- _TEXT SEGMENT_
It is not every day that a new branch of organism at a level even higher than that of kingdoms is discovered.
The tree of life is a useful diagram for understanding the relationships between different forms of life, present and extinct. The trunks are made up of three broad groups called domains – Bacteria, Archaea and Eukaryota – which then branch into kingdoms such as animals and fungi. From there the branches become more and more specific until you reach individual species.The new discovery adds quite a major bough to the tree – Provora. These lifeforms make up a category informally called a “supergroup,” which sits below domains and can contain multiple kingdoms.“This is an ancient branch of the tree of life that is roughly as diverse as the animal and fungi kingdoms combined, and no one knew it was there,” said Dr. Patrick Keeling, senior author of the study.Members of the Provora supergroup are tiny organisms that the team describes as the “lions of the microbial world.” That’s because they prey upon other microbes, and within their ecosystem they’re relatively rare. The supergroup is further divided into two clades – the “nibblerids,” which use tooth-like structures to nibble chunks off their prey, and the “nebulids,” which engulf their prey whole.The team discovered this new kind of life in samples taken from around the world, including the coral reefs in Curaçao, sediment from the Black and Red seas and water from the Pacific and Arctic oceans. . . .“In the taxonomy of living organisms, we often use the gene ‘18S rRNA’ to describe genetic difference,” said Dr. Denis Tikhonenkov, first author of the study. “For example, humans differ from guinea pigs in this gene by only six nucleotides. We were surprised to find that these predatory microbes differ by 170 to 180 nucleotides in the 18S rRNA gene from every other living thing on Earth. It became clear that we had discovered something completely new and amazing.”
From New Atlas.
Molecular phylogenetics of microbial eukaryotes has reshaped the tree of life by establishing broad taxonomic divisions, termed supergroups, that supersede the traditional kingdoms of animals, fungi and plants, and encompass a much greater breadth of eukaryotic diversity. The vast majority of newly discovered species fall into a small number of known supergroups.
Recently, however, a handful of species with no clear relationship to other supergroups have been described, raising questions about the nature and degree of undiscovered diversity, and exposing the limitations of strictly molecular-based exploration.
Here we report ten previously undescribed strains of microbial predators isolated through culture that collectively form a diverse new supergroup of eukaryotes, termed Provora. The Provora supergroup is genetically, morphologically and behaviourally distinct from other eukaryotes, and comprises two divergent clades of predators—Nebulidia and Nibbleridia—that are superficially similar to each other, but differ fundamentally in ultrastructure, behaviour and gene content.
These predators are globally distributed in marine and freshwater environments, but are numerically rare and have consequently been overlooked by molecular-diversity surveys. In the age of high-throughput analyses, investigation of eukaryotic diversity through culture remains indispensable for the discovery of rare but ecologically and evolutionarily important eukaryotes.
Denis V. Tikhonenkov, et al., "Microbial predators form a new supergroup of eukaryotes" Nature (December 7, 2022).

- _EXTRACTED INFORMATION_

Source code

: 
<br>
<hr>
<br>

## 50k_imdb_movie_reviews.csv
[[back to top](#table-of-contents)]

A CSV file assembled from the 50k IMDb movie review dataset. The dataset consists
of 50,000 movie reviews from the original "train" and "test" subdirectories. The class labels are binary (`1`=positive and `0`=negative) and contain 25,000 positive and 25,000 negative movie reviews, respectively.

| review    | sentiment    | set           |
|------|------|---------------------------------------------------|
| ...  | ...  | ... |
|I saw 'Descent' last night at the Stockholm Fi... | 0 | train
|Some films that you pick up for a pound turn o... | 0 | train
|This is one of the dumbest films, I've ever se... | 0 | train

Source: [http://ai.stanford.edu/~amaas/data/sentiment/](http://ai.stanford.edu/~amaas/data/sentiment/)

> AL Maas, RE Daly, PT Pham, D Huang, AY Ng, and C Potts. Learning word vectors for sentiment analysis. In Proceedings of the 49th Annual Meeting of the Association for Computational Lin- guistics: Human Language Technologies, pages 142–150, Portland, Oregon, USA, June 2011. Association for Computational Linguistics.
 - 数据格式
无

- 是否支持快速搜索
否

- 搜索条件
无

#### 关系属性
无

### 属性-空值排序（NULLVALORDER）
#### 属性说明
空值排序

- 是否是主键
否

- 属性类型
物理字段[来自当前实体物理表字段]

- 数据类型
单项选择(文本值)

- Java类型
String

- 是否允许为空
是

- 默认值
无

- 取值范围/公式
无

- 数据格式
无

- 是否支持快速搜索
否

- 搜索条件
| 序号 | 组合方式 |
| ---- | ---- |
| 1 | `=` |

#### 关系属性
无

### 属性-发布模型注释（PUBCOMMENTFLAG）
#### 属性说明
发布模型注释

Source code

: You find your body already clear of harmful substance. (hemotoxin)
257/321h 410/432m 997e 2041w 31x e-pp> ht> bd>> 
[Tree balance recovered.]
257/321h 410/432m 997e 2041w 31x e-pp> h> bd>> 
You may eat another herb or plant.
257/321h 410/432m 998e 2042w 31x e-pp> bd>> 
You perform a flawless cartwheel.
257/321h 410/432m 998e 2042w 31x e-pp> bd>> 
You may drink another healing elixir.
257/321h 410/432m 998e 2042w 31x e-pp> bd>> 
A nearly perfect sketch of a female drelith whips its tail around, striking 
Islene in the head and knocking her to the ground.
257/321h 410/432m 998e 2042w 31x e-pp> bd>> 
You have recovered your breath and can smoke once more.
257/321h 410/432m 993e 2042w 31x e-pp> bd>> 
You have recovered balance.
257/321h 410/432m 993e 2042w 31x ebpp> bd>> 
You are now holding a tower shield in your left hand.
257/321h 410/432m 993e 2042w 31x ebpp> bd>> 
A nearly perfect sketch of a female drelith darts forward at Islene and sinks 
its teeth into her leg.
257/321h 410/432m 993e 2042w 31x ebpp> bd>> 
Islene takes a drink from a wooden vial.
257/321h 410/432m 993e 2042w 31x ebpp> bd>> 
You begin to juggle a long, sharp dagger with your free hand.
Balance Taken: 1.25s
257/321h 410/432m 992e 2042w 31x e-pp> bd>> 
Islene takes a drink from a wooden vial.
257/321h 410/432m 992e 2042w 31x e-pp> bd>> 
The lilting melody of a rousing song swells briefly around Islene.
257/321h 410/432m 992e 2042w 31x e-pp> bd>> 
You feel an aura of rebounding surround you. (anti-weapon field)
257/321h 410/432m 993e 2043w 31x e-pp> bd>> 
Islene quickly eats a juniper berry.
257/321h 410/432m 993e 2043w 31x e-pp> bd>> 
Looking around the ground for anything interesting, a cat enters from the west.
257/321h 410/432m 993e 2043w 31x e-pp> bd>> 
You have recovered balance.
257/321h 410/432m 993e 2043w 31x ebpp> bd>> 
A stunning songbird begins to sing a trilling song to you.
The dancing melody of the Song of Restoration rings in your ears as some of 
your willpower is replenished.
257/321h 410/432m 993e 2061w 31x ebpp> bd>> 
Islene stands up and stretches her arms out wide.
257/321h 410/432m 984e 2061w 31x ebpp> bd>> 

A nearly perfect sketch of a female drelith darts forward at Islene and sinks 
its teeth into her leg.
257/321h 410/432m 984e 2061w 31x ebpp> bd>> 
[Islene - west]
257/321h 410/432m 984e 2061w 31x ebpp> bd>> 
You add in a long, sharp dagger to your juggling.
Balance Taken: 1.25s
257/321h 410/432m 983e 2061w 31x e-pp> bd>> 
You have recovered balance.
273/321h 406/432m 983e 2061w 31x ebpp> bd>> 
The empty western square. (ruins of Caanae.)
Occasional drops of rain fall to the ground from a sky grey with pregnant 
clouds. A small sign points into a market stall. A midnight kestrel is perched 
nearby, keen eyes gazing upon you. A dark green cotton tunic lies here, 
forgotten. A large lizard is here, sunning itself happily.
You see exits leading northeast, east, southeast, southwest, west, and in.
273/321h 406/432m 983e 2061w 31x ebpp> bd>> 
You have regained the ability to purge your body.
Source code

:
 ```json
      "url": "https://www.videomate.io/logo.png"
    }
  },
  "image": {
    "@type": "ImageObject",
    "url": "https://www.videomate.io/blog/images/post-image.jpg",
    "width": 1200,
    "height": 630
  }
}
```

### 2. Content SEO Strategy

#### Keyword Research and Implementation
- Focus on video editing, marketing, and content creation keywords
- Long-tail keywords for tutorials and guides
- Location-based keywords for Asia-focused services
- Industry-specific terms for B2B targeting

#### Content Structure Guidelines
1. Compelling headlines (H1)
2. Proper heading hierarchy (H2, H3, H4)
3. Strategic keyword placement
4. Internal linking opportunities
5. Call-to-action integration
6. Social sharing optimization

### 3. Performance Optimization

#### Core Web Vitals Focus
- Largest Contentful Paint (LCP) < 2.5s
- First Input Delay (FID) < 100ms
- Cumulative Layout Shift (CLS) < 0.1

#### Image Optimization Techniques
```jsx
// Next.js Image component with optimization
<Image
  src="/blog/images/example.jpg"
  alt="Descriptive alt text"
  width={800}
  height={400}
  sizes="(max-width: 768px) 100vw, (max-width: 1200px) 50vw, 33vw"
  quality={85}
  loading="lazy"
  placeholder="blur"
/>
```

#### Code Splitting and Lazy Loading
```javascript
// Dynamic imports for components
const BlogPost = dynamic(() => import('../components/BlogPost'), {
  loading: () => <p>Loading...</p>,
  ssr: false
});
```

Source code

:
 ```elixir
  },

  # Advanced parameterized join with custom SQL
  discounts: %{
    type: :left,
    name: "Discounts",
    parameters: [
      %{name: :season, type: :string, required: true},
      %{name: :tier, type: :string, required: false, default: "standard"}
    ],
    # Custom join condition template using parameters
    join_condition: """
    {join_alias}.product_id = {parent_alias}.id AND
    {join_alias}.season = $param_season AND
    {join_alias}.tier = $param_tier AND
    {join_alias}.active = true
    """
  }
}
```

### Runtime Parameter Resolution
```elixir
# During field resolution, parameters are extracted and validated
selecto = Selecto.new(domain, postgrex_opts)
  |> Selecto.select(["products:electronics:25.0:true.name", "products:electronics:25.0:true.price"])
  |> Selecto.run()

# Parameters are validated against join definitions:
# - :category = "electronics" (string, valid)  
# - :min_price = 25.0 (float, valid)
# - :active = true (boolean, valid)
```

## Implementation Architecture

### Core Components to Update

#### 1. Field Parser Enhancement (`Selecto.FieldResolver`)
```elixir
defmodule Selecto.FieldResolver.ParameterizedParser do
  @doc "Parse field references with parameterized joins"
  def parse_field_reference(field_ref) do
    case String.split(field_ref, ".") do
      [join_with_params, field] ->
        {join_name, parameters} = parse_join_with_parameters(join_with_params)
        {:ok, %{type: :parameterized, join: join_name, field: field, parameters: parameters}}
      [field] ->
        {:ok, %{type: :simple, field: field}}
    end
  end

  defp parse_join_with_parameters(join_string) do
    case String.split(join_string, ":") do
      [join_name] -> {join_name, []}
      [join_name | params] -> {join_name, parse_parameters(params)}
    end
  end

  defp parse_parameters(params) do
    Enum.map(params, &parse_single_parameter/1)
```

- _ACTION ITEM 1_
In the text on the Provora discovery, by how many nucleotides in the 18S rRNA gene do the predatory microbes differ from every other living thing on Earth?
- _ACTION ITEM 2_
Reproduce the text on the Provora discovery word for word, starting at "Molecular phylogenetics of" and continuing up to and including "strictly molecular-based exploration.".

- _ANSWER 1_
By 170 to 180 nucleotides.

- _ANSWER 2_
Molecular phylogenetics of microbial eukaryotes has reshaped the tree of life by establishing broad taxonomic divisions, termed supergroups, that supersede the traditional kingdoms of animals, fungi and plants, and encompass a much greater breadth of eukaryotic diversity. The vast majority of newly discovered species fall into a small number of known supergroups.
Recently, however, a handful of species with no clear relationship to other supergroups have been described, raising questions about the nature and degree of undiscovered diversity, and exposing the limitations of strictly molecular-based exploration.